While anyone can buy tickets to the fair itself — this year for as low as £46, or $57 — the fetes surrounding Frieze Week are a more surefire place to spot a billionaire — or their younger, edgier heirs. A look at party snaps from the last few years show Gordon Getty's granddaughter Ivy Getty, Cohen's daughter Sophia, and Roger Penske's granddaughter Sophia mingling with art-world celebrities, and possibly looking for some six-figure works of art to add to their starter collections.
November: Le Bal des Débutantes
Le Bal des Débutantes brings together the daughters of wealthy and famous people from around the world, like Ginevra Fontes Williams, the daughter of Italian princess Valentina Moncada.
Martin Bureau/Getty Images
Le Bal des Débutantes continues the centuries-long tradition of rich, famouswomen reminding society that they are, well, rich and famous.
The ball is invite-only, and no one, not even billionaires, can buy their way in — at least that's what Ophélie Renouard, the founder of the ball's current iteration, told Insider.

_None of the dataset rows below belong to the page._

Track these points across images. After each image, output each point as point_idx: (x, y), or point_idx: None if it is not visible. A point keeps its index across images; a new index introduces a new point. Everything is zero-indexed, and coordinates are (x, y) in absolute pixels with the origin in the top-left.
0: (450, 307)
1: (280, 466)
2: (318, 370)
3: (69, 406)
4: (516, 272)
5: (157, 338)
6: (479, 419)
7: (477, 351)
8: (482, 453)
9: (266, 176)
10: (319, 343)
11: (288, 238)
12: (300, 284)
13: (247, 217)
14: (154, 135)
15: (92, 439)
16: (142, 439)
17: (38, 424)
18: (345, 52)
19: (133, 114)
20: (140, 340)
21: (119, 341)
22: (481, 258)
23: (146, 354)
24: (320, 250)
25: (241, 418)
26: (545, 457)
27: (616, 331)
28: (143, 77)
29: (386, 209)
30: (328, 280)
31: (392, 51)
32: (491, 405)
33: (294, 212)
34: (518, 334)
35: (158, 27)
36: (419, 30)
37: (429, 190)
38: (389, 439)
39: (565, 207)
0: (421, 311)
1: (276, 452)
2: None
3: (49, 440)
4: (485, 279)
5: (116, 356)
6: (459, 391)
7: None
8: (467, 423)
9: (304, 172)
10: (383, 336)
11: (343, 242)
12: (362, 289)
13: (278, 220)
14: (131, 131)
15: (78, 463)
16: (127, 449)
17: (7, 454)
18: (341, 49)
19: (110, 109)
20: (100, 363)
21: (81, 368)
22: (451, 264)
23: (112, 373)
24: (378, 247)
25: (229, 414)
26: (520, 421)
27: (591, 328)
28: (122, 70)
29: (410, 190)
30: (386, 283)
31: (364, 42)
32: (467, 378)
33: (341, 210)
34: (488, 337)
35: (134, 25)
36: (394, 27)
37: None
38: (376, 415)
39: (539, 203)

Renouard handpicks the cohort of about 20 women each year, who go to Paris for a weekend of photoshoots, makeup and hair appointments, and traditional waltzes.
Past debutantes have included royalty like Princess Hélène of Orléans and Princess Akshita Bhanj Deo; children of Hollywood elite like Forest Whitaker's daughters Autumn and True, and Reese Witherspoon and Ryan Phillipe's daughter Ava; and, of course, the heiresses of billion dollar fortunes like Araminta Mellon, Kayla Rockefeller, Laila Blavatnik, and Amanda Hearst, usually with their very wealthy and very powerful parents in tow.

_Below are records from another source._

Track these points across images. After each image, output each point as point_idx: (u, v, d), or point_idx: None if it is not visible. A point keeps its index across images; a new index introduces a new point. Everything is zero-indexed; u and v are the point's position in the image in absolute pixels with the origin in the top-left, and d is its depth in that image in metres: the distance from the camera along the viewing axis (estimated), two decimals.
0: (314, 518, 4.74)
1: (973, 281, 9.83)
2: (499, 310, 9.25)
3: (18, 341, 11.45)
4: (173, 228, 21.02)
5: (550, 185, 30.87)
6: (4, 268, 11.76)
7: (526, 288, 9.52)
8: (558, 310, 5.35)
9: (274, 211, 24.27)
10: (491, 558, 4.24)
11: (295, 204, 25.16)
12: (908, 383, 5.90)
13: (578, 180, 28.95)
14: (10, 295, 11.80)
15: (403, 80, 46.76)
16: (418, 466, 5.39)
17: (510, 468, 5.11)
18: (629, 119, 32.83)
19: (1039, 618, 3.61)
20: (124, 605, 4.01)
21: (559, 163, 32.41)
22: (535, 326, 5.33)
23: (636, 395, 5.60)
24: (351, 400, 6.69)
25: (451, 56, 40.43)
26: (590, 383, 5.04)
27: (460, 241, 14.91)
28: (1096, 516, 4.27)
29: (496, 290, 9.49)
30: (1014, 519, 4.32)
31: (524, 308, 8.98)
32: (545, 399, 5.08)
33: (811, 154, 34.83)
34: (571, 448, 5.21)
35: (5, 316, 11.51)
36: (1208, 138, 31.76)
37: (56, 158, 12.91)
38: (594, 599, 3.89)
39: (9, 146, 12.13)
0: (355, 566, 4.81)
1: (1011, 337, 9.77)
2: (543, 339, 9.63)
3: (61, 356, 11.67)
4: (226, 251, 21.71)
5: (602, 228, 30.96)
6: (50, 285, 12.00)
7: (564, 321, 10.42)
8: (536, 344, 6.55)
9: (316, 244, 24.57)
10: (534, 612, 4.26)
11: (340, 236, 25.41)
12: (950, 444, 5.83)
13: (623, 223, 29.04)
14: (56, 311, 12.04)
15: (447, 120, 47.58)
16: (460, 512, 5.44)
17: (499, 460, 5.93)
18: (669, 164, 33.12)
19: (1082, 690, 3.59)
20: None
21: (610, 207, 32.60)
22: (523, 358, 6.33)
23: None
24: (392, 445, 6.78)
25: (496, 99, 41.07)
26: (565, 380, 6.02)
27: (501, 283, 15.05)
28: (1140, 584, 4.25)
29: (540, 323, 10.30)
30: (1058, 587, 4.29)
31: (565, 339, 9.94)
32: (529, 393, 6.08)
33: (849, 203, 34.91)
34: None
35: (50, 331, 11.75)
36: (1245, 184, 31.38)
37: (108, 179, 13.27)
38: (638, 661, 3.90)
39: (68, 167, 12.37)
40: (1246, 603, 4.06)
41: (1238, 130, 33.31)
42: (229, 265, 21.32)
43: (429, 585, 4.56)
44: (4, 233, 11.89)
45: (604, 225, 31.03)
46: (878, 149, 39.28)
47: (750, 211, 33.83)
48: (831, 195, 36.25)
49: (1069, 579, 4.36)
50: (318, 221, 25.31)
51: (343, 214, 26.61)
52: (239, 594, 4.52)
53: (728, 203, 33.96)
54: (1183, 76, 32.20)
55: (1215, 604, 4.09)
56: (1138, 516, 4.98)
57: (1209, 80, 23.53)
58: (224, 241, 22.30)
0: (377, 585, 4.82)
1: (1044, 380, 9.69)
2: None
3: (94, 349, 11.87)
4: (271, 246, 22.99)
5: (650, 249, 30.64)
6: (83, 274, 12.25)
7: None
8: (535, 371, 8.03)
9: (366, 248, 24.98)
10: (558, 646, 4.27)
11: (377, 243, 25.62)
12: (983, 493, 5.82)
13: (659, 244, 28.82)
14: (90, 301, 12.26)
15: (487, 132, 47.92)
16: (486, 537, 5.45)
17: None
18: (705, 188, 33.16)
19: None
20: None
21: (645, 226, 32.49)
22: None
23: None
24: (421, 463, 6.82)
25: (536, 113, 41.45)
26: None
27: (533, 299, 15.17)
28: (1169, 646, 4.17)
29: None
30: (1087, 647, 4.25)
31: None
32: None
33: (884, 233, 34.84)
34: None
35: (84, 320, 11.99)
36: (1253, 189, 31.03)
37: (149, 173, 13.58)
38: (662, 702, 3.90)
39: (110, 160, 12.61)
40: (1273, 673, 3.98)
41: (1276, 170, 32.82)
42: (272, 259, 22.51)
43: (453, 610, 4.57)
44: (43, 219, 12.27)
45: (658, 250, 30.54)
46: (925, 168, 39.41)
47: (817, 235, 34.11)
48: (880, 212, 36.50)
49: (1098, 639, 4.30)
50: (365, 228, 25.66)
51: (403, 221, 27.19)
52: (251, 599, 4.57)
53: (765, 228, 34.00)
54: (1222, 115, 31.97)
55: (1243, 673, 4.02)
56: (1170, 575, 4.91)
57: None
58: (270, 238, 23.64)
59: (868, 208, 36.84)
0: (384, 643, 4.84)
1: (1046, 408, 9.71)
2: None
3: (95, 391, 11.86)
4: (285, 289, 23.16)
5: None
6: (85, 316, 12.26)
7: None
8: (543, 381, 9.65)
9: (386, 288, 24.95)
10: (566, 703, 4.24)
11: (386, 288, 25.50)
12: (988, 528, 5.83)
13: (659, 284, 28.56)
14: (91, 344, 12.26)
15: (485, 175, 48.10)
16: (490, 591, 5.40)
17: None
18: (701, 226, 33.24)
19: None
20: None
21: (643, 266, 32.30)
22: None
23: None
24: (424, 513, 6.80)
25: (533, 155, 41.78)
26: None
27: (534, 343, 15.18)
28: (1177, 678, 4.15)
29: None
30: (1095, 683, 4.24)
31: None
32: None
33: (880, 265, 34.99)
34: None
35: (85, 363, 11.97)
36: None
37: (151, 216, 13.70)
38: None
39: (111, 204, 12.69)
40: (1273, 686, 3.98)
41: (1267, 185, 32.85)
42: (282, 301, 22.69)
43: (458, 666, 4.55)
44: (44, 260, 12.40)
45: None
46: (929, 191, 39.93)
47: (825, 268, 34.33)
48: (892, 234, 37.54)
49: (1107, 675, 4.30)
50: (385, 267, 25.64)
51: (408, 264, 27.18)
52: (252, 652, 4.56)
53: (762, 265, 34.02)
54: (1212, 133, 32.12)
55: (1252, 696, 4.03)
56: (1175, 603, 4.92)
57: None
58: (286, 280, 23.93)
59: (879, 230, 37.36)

As is often the case for the rich — and rich nepo babies, in particular — things come free: The weekend's dance lessons, couture gowns, glam squads, and jewels are paid for by sponsors.
December: New Year in St. Barts
A New Year's party at St. Bart's Nikki Beach — a popular choice for billionaires now that Roman Abramovich has been sanctioned.

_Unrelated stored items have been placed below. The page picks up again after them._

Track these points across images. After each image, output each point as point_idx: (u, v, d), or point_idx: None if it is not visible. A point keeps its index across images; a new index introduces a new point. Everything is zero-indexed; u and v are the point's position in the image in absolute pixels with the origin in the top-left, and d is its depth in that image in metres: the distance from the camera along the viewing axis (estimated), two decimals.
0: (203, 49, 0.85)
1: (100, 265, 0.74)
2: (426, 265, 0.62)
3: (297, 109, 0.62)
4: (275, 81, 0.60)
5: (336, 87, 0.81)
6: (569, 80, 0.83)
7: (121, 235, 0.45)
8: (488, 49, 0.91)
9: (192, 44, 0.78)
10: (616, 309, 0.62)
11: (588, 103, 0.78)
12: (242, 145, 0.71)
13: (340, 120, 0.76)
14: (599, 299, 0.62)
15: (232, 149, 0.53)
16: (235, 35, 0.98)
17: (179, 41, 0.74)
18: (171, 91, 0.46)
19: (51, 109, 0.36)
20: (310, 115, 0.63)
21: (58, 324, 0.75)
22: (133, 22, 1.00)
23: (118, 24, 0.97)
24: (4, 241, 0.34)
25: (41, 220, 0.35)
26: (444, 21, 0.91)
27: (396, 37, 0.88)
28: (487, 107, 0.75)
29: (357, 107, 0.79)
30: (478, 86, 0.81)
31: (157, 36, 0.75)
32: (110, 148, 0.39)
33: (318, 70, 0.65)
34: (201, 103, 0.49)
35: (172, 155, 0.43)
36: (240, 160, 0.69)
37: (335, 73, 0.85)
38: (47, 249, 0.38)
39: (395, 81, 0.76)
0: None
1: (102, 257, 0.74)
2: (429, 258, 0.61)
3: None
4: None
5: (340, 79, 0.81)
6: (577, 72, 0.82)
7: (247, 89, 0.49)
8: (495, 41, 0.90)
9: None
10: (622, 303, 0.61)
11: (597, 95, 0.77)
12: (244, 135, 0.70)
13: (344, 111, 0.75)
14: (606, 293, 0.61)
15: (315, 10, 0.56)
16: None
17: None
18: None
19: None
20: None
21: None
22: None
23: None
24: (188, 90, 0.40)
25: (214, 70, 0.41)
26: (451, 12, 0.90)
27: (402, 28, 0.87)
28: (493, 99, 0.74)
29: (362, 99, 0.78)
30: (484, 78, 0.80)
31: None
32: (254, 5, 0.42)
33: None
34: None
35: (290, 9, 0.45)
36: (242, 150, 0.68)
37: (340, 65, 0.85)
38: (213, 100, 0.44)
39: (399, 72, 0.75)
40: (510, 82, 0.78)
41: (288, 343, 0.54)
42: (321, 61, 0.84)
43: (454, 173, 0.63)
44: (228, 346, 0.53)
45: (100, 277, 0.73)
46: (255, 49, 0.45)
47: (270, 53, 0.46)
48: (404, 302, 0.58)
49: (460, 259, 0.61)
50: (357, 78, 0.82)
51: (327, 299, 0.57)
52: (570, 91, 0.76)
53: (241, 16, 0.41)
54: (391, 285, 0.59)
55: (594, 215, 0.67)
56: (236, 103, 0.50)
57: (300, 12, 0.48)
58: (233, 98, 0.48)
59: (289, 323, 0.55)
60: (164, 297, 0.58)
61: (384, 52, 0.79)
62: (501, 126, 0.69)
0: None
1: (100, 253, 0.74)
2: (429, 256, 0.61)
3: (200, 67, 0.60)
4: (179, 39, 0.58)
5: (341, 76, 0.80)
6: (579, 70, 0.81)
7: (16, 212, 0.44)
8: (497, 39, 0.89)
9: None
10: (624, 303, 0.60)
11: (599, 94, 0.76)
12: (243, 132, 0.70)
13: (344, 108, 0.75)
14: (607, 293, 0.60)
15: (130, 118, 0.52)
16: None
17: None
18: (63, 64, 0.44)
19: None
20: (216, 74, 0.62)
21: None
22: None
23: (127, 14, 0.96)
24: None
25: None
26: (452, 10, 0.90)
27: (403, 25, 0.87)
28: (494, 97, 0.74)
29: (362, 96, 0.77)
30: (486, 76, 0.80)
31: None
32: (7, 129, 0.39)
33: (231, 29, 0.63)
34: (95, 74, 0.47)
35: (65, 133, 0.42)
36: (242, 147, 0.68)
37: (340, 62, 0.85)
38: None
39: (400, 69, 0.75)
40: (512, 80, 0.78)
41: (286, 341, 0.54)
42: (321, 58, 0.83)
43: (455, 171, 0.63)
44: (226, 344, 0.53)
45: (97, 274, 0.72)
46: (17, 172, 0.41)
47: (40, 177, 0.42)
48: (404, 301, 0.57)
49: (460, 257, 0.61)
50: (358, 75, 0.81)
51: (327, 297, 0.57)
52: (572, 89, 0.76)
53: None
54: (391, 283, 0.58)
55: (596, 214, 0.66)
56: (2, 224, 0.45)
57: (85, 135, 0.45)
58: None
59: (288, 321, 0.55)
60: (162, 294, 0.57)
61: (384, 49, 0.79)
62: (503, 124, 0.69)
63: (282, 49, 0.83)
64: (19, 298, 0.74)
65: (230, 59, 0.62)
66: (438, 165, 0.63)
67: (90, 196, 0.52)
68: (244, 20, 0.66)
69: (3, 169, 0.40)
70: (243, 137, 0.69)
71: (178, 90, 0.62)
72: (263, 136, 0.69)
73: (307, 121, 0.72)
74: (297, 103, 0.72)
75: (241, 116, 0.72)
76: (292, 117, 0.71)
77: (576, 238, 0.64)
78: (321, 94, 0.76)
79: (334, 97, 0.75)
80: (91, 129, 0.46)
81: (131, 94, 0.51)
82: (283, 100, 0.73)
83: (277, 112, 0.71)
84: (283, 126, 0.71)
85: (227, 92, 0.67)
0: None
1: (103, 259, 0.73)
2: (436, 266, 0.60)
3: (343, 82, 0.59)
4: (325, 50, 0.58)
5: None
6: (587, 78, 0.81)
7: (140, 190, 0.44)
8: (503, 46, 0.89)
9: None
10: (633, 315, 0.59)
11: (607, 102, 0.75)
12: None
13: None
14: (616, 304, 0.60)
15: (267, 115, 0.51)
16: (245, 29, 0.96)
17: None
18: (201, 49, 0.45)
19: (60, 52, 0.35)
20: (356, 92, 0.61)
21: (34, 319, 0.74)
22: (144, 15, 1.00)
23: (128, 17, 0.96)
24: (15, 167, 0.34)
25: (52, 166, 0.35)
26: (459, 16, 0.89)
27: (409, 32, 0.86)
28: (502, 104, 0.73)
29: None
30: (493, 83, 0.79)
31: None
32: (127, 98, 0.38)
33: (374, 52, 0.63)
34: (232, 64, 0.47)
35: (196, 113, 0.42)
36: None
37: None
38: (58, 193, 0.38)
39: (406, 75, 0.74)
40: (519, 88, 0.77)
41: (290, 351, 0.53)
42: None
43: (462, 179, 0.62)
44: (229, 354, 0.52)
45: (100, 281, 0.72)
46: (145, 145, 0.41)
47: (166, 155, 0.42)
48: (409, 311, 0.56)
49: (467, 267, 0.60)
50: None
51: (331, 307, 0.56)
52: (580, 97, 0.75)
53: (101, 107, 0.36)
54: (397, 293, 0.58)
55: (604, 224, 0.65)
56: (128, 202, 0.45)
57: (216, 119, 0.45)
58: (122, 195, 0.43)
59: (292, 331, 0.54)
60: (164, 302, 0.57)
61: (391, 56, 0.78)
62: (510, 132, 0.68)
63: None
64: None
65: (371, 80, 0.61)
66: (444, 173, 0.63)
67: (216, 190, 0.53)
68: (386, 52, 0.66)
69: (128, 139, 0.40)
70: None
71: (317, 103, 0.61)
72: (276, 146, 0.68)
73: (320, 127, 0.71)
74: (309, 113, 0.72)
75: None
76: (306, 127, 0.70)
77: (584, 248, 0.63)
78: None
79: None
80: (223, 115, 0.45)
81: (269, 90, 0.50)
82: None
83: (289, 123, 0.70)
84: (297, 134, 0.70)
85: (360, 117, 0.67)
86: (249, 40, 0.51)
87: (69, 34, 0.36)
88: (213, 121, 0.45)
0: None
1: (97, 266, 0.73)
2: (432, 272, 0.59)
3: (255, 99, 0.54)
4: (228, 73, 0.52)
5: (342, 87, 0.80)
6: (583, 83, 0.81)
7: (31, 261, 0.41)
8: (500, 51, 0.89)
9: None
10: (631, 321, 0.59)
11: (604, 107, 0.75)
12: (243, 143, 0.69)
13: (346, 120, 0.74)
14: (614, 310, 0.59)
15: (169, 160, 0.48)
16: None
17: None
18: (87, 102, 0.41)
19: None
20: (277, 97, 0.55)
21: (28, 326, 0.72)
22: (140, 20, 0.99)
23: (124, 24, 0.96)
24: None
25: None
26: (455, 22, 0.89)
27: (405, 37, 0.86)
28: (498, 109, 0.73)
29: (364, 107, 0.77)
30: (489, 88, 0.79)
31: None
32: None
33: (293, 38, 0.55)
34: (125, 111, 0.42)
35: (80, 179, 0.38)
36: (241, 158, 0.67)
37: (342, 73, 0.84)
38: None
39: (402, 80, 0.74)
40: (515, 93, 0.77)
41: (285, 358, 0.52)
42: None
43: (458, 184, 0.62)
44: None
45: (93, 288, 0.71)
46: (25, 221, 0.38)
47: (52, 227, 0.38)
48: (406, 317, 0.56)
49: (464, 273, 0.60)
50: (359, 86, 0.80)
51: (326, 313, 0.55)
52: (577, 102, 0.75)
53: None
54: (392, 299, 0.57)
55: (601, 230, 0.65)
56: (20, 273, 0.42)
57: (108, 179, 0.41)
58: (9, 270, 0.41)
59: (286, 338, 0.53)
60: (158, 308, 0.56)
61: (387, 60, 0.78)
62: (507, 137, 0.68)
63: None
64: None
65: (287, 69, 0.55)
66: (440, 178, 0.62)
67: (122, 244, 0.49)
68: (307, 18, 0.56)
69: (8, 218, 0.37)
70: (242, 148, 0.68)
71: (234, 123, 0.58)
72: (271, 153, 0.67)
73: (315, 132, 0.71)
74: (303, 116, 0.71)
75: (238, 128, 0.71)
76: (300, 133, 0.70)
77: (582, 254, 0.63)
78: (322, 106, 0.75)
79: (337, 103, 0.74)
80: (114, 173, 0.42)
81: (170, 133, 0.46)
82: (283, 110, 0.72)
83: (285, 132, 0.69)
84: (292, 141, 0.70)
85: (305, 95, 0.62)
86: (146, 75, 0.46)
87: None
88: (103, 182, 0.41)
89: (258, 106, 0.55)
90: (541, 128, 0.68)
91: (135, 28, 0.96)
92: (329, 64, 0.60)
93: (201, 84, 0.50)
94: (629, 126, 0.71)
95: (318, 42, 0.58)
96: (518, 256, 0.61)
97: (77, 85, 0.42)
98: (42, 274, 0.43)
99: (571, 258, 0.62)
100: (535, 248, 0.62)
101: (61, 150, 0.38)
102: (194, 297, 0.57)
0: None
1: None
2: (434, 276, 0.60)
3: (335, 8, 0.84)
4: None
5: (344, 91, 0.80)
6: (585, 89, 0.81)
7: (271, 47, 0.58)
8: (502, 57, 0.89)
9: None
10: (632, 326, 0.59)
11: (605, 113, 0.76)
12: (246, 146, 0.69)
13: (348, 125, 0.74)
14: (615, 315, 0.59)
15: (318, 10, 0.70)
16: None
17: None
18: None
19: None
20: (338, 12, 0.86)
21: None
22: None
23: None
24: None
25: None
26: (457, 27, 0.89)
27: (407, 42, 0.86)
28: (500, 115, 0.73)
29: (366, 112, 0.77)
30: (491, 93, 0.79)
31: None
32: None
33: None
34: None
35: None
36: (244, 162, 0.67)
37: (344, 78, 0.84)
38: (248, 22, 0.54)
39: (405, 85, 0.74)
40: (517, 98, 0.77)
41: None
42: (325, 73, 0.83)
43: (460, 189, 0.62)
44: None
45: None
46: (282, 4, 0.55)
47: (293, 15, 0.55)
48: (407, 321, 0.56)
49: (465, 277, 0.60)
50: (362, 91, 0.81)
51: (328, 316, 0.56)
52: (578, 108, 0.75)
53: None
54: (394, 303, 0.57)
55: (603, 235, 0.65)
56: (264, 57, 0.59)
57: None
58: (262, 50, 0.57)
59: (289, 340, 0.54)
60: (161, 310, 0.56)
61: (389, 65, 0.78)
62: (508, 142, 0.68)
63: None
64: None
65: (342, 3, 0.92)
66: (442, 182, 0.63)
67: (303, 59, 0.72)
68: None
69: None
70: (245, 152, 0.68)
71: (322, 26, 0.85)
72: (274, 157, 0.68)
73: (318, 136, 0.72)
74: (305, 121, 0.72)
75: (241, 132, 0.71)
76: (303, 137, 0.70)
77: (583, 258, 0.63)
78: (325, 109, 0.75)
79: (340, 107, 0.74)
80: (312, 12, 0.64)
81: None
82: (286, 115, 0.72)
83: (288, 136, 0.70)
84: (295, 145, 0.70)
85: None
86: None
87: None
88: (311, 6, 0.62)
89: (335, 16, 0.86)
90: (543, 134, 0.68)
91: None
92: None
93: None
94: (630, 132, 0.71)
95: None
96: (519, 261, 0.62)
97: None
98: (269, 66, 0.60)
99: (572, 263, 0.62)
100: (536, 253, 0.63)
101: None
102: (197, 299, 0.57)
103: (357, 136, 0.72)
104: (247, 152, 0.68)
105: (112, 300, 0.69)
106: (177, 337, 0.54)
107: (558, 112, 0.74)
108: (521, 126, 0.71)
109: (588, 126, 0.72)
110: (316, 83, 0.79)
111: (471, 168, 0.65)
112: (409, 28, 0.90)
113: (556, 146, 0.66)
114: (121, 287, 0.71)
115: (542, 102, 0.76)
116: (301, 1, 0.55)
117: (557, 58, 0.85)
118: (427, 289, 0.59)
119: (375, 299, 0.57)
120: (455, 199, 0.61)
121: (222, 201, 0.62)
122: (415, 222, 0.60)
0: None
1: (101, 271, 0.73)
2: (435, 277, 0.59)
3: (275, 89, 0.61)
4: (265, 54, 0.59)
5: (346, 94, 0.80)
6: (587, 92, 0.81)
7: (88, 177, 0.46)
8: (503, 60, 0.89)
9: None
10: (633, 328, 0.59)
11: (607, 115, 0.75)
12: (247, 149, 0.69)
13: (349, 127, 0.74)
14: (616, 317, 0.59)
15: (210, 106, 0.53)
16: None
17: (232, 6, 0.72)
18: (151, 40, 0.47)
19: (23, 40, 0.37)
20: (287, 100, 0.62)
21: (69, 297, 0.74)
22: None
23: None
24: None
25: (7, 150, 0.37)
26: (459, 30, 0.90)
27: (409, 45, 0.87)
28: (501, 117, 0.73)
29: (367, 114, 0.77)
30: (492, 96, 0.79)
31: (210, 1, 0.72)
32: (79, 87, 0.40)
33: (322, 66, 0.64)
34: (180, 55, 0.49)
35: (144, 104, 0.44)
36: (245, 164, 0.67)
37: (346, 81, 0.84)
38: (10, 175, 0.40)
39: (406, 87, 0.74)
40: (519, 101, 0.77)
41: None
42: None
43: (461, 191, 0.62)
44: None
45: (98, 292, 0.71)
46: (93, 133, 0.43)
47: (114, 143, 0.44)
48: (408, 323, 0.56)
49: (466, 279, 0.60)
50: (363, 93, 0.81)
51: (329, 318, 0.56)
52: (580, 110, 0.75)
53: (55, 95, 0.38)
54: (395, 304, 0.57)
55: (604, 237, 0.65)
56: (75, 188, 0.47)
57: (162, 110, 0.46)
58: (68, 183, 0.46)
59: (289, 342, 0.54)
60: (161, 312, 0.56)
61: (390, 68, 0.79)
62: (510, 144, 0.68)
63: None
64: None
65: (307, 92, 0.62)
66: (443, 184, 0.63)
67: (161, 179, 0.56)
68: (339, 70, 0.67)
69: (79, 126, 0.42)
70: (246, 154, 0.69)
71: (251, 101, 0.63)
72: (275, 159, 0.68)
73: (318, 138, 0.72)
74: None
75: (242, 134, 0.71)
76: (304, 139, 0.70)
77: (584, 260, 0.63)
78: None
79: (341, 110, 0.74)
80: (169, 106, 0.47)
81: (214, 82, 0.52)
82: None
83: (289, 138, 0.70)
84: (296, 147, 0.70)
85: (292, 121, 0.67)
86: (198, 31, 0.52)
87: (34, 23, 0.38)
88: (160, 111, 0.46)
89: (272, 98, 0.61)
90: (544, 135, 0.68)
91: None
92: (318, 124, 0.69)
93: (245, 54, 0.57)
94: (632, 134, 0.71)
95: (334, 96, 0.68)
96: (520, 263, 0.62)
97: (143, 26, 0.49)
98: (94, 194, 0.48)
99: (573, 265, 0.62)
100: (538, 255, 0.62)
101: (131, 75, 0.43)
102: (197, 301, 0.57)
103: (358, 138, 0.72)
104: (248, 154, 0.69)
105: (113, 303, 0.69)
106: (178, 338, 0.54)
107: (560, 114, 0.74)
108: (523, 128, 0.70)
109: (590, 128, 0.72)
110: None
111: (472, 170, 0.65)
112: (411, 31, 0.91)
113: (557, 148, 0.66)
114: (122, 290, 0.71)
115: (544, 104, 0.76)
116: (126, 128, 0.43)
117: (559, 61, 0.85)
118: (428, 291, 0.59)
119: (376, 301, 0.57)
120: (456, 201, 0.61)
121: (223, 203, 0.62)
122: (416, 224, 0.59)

Romain Maurice/Getty Images
Billionaires ring in the New Year seemingly anywhere but at home. And while Aspen and Maldives are popular choices for the wintering elite, there is perhaps nowhere with more billionaires-per-square foot during the holidays than St. Barts.
In years past, the Caribbean island, formally Saint-Barthélemy, has attracted yachts owned by the likes of David Geffen, Barry Diller and Diane von Furstenberg, and Bernard Arnault for year-end festivities.
Unfortunately for the poor rich, one of the most infamous St. Barts New Year's parties will be canceled this year. Roman Abramovich — the former Chelsea FC owner, sanctioned Russian billionaire, and unlikely hero of St. Barts — will not be hosting his multi-million dollar extravaganza, which has featured performances from Prince and Beyoncé; millions worth of food and alcohol; and guests like Orlando Bloom and Rupert Murdoch.
Guess they'll have to buy tickets to Nikki Beach's party like the rest of us.